27. Mano de santo (Javier Igarreta)
Sentada ante el tocador, Amelia examinaba, como cada noche, aquella manchita de aspecto zoomorfo que según el abuelo añadía personalidad a su cara. La crema que mamá había traído de Polonia no acababa de hacer honor a su milagrosa fama, y Amelia comenzaba a perder la fe. El abuelo solía decir que mezclar las creencias con la química podría acarrear efectos imprevisibles. Pero Amelia quiso dar un voto de confianza al producto. Antes de acostarse se aplicó una cantidad generosa de pomada, y masajeó religiosamente su problema. Con la vista fija en el espejo, contemplaba el incipiente declive de la tersura de su rostro. Ni siquiera se percató cuando fue absorbida por su propio reflejo. Una vez reducida a pura imagen y transferida al núcleo especular, quedó inmersa en un difuso limbo de azogue. Merced a la acción solidaria de antiguas miradas, cautivas en el lado oculto de la luna, se vio liberada de su original mancha. Una imprescindible vuelta de tuerca le permitió salir del trance, poniendo las cosas en su sitio.
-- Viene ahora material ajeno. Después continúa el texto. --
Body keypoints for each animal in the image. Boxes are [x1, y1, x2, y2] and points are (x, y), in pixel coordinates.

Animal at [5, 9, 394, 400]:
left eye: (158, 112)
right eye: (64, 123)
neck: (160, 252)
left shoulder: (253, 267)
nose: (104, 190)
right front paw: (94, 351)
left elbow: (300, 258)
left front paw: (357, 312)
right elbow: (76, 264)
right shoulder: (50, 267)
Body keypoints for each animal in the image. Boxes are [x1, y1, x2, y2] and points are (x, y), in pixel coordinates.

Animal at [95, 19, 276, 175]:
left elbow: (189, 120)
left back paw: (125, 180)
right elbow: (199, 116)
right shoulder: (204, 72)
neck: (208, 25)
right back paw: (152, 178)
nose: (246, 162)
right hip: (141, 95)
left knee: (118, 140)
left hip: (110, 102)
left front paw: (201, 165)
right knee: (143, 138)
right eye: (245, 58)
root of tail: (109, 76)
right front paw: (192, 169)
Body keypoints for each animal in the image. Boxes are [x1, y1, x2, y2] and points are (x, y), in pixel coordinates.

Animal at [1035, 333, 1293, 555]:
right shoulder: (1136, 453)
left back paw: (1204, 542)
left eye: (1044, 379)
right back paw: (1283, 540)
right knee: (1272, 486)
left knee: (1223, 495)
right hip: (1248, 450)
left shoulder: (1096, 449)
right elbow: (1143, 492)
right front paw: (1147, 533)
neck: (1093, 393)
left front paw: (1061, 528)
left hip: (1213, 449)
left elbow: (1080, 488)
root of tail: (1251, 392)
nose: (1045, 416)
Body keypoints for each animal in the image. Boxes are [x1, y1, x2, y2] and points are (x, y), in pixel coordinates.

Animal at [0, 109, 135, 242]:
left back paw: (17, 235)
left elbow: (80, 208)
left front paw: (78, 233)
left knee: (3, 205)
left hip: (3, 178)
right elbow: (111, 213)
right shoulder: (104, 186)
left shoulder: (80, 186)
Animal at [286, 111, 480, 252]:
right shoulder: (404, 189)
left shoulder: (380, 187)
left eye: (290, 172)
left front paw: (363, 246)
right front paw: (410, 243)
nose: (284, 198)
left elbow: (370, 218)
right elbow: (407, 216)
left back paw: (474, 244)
Cuando su madre la vio surgir del cristal reflectante, monda y lironda, no se lo podía creer. El abuelo no paraba de hacerse cruces.
Tu protagonista tiene una virtud: la fe y la determinación. La ciencia es imprescindible, sin la química de la crema todo habría seguido igual, pero no es menos importante querer intentar, no darse por vencido antes de empezar, tirar la toalla es como decir nunca.
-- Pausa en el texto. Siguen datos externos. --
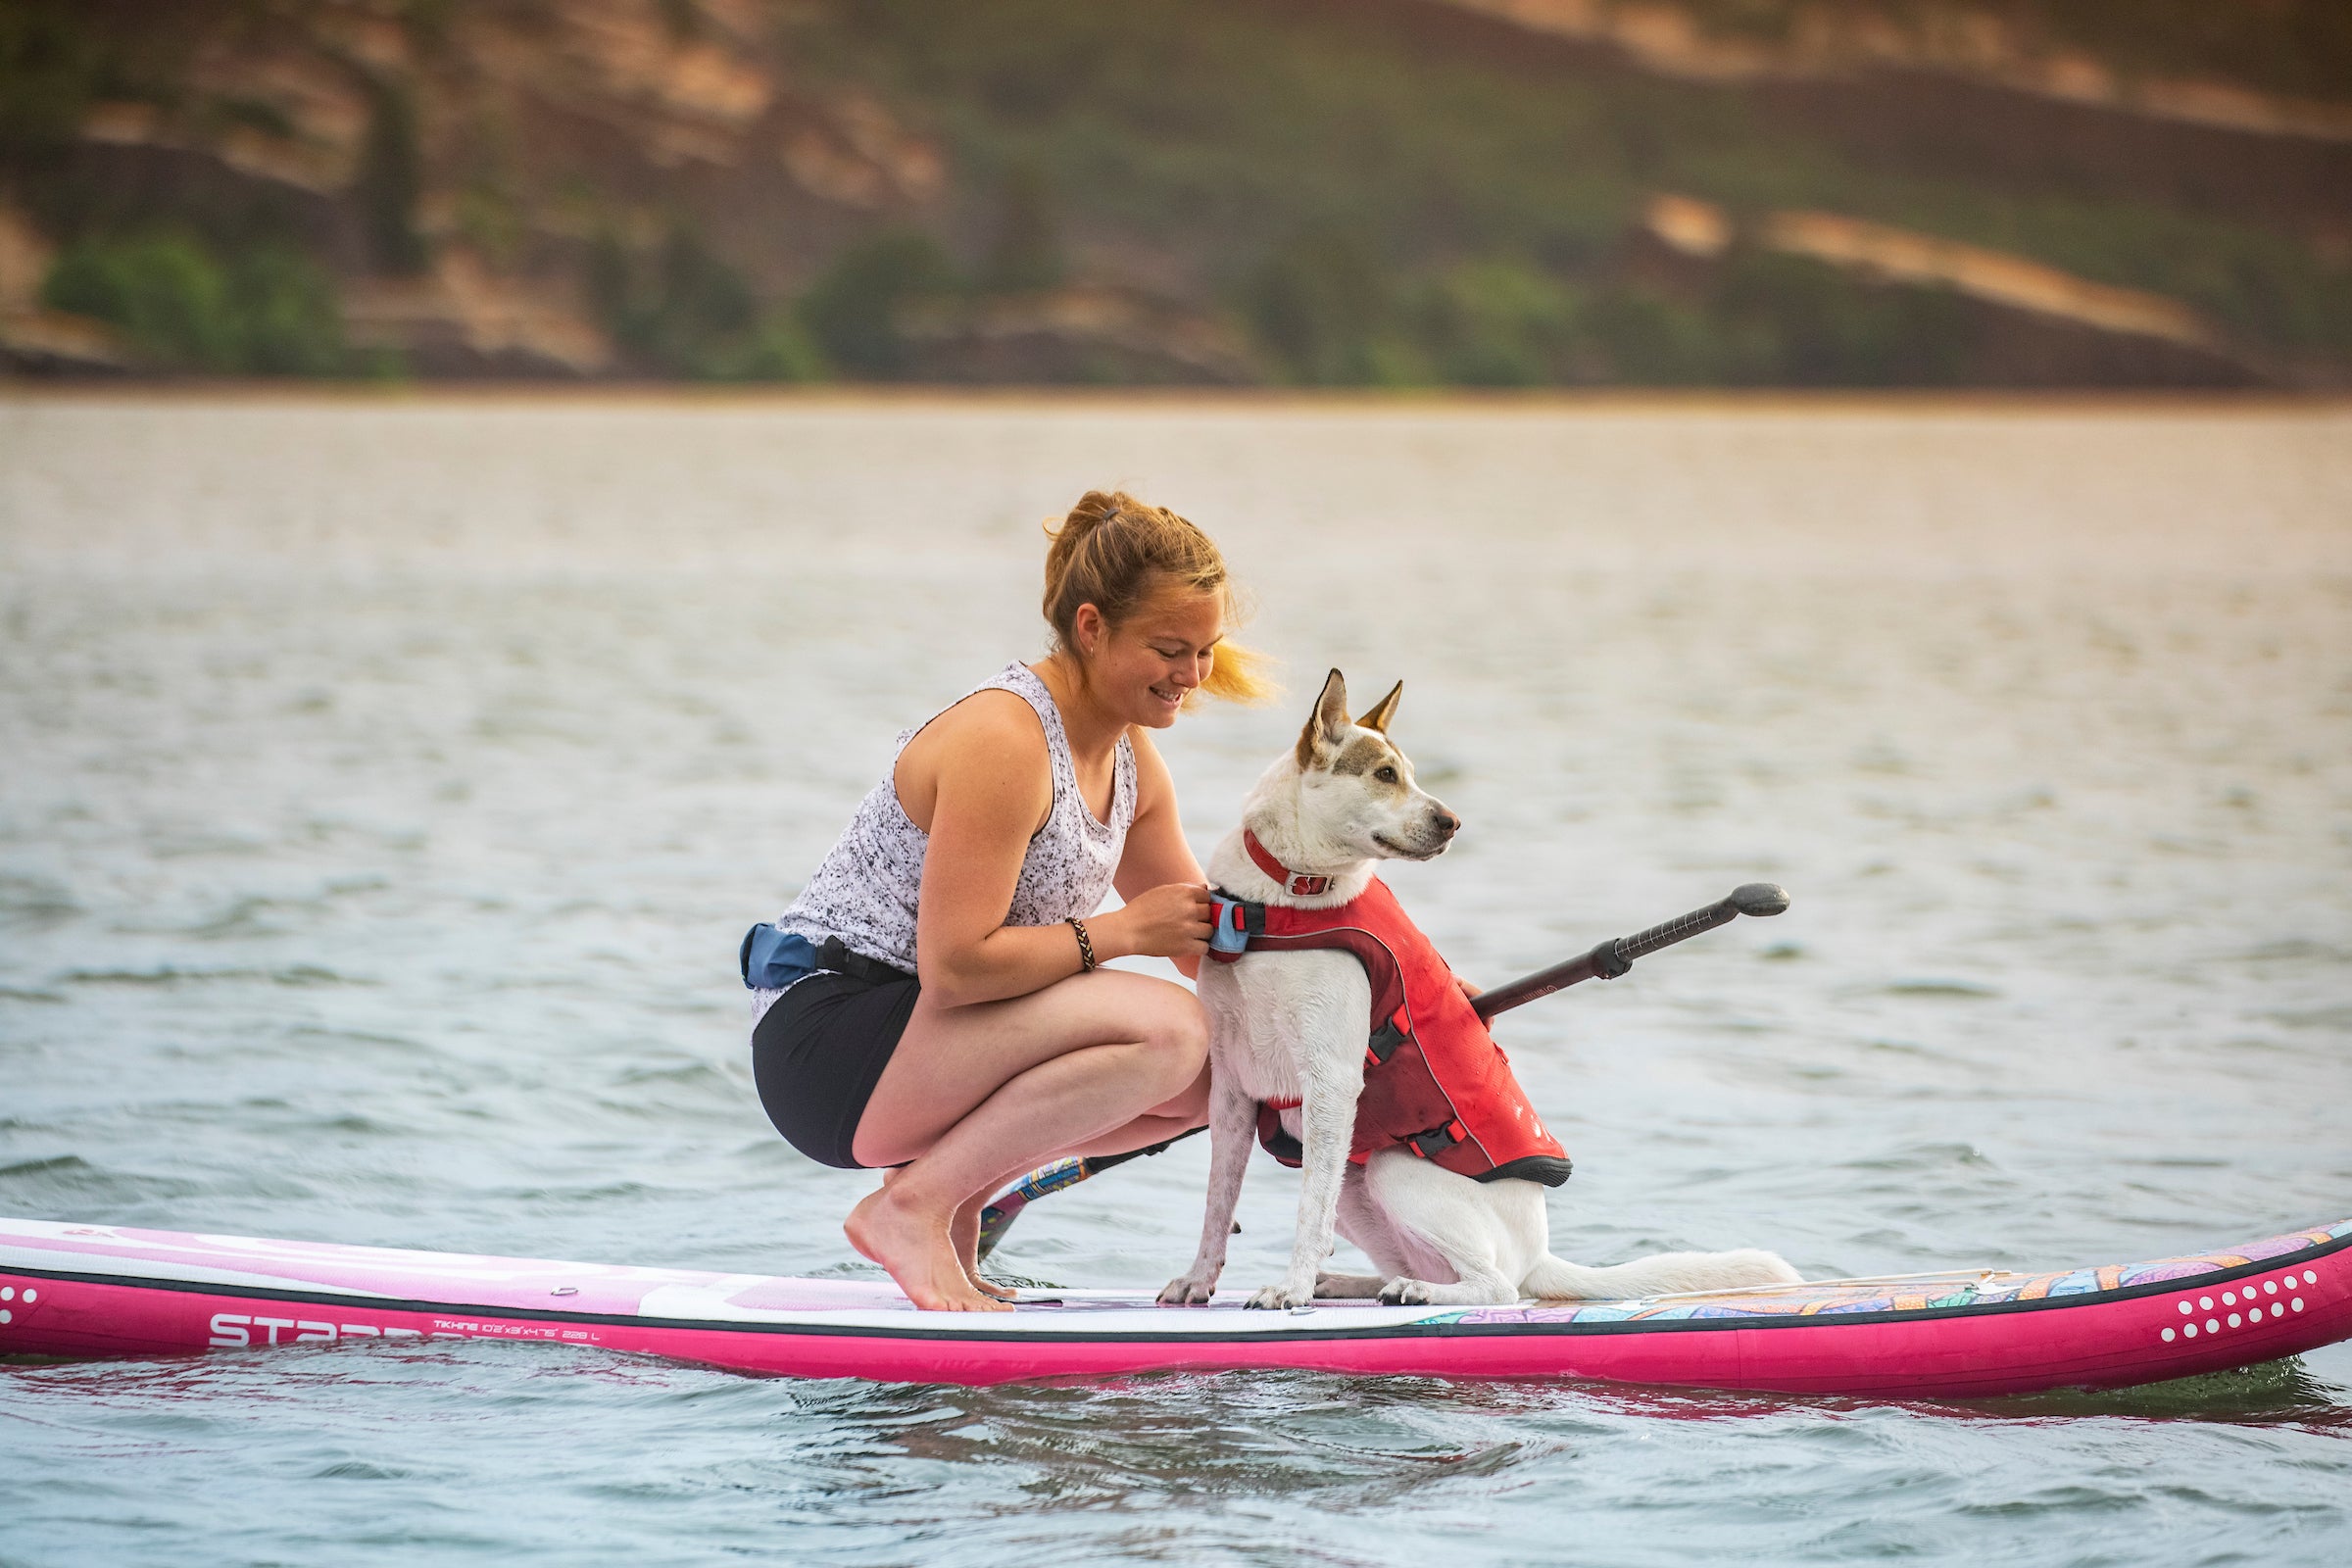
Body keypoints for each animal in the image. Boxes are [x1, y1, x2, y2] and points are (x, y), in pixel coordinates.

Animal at [1161, 672, 1796, 1316]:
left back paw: (1404, 1290)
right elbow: (1219, 1202)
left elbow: (1307, 1213)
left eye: (1411, 773)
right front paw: (1200, 1279)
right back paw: (1352, 1283)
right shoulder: (1233, 1090)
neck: (1282, 896)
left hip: (1390, 1170)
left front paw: (1288, 1290)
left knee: (1498, 1285)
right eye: (1384, 774)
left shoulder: (1331, 1081)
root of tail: (1540, 1255)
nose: (1453, 822)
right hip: (1357, 1183)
Un relato lleno de magia y positividad.
Un abrazo y suerte, Javier.
Hola, Ángel, muchas gracias por tu comentario. Como dices, siempre hay que intentarlo. Puede que a veces no consigamos nuestros objetivos por falta de un último intento.
Yo mismo me hago cruces si veo algo parecido, y es que más allá de los espejos hay vida. Suerte Javier, abrazos
Pues sí, es lo que tienen esos chismes o artefactos tan peculiares. Muchas gracias por pasarte a comentar, Manuel.Un abrazo.